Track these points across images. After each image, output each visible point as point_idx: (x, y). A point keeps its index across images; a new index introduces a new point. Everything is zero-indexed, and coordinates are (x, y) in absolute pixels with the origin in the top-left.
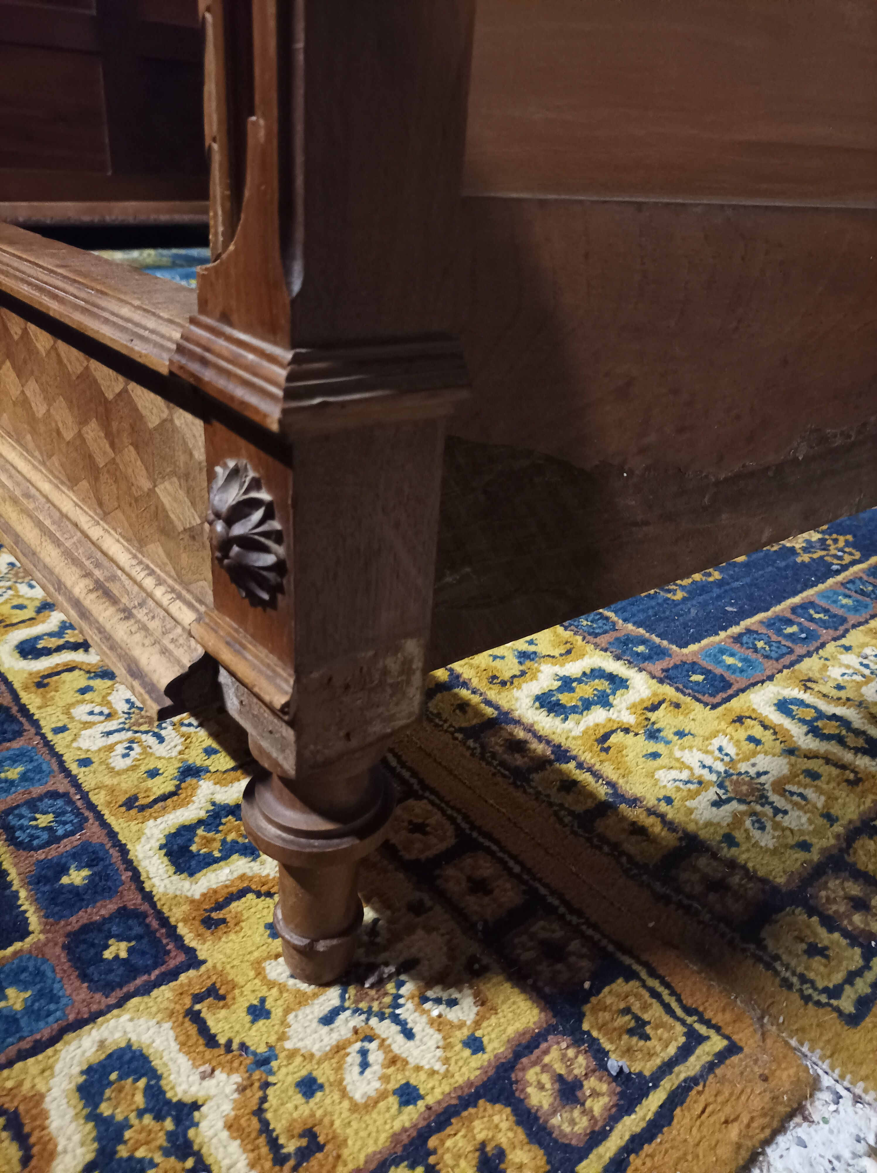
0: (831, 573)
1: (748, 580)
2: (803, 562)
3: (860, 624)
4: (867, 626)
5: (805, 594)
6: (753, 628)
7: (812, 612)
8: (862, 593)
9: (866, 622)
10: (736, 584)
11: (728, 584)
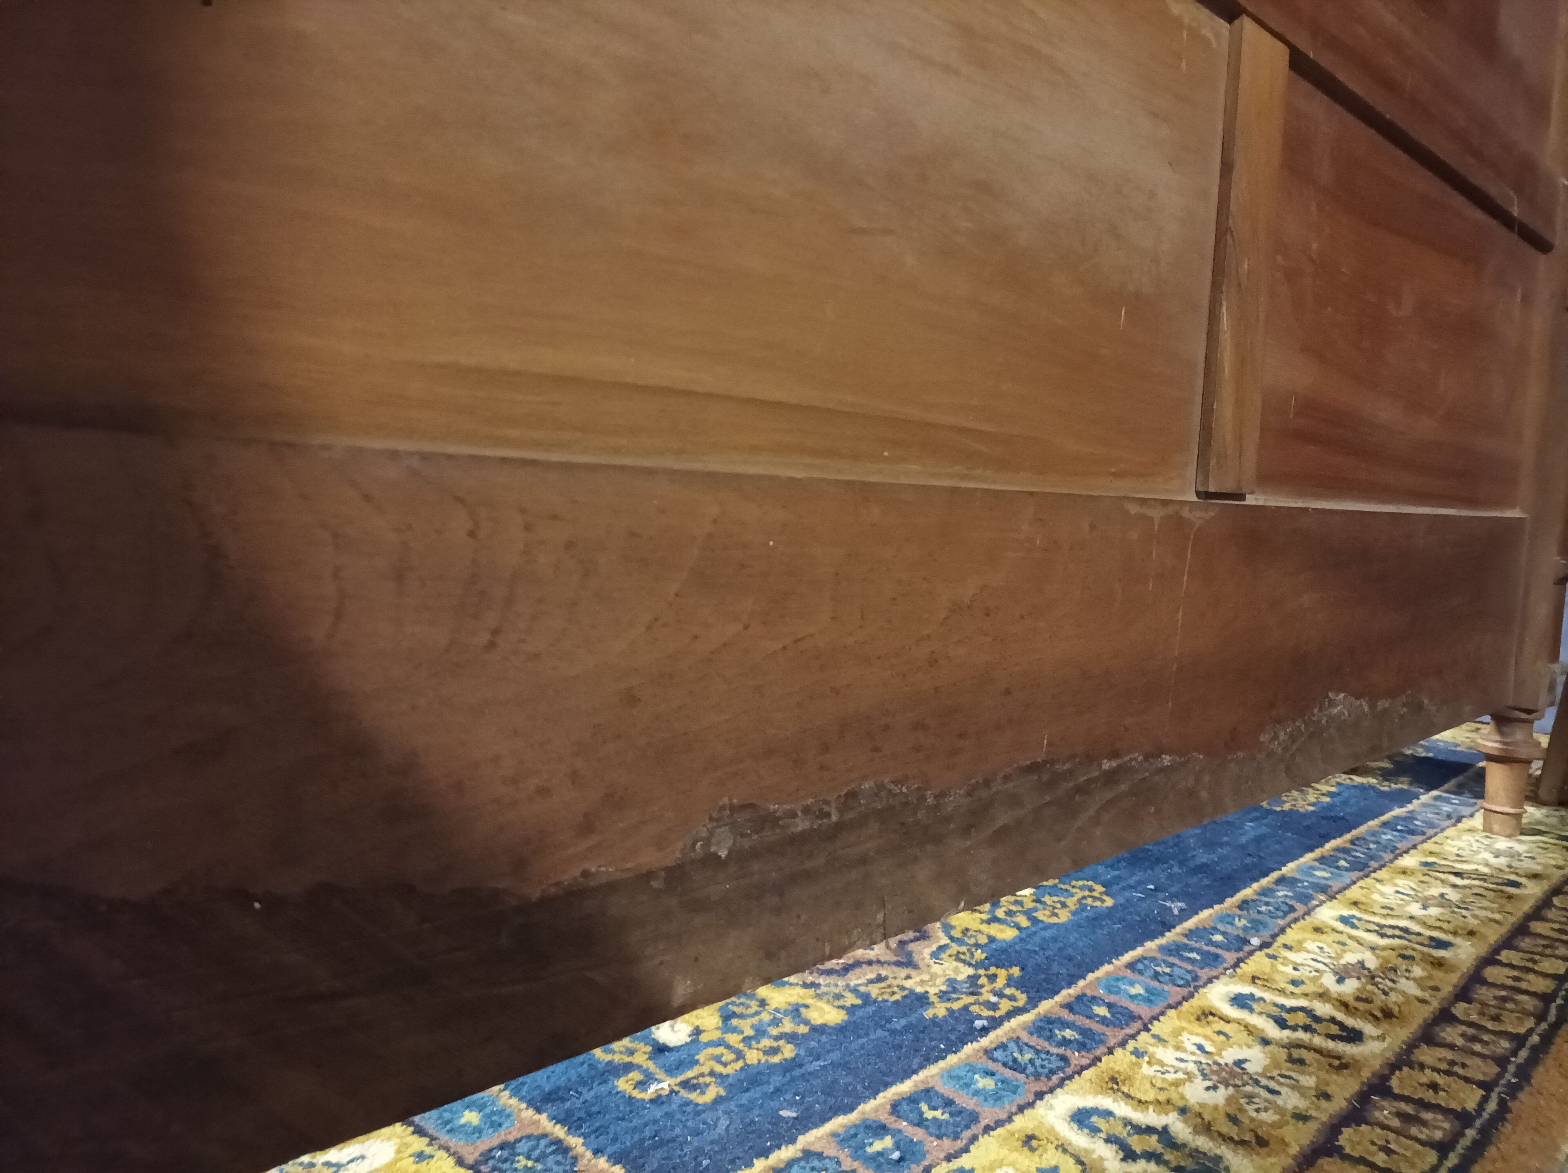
0: (975, 1034)
1: (835, 1056)
2: (934, 1020)
3: (999, 1124)
4: (1008, 1127)
5: (922, 1075)
6: (816, 1148)
7: (924, 1107)
8: (1015, 1066)
9: (1010, 1119)
10: (817, 1065)
11: (801, 1066)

▶ **WORK REQUEST**:
Transcribe all of the entries above line for line, without changing a single character, and leave the pictures out of your copy.

▶ **EXERCISE ANSWER**:
Track these points across images. After each image, output each visible point as point_idx: (x, y). A point keeps its index across images; a new index introduces a new point. Everything is zero-indexed, and coordinates are (x, y) in absolute pixels with the origin in the top-left.
0: (831, 573)
1: (748, 580)
2: (803, 562)
3: (860, 624)
4: (867, 626)
5: (805, 594)
6: (753, 628)
7: (812, 612)
8: (862, 593)
9: (866, 622)
10: (736, 584)
11: (728, 584)
0: (975, 1034)
1: (835, 1056)
2: (934, 1020)
3: (999, 1124)
4: (1008, 1127)
5: (922, 1075)
6: (816, 1148)
7: (924, 1107)
8: (1015, 1066)
9: (1010, 1119)
10: (817, 1065)
11: (801, 1066)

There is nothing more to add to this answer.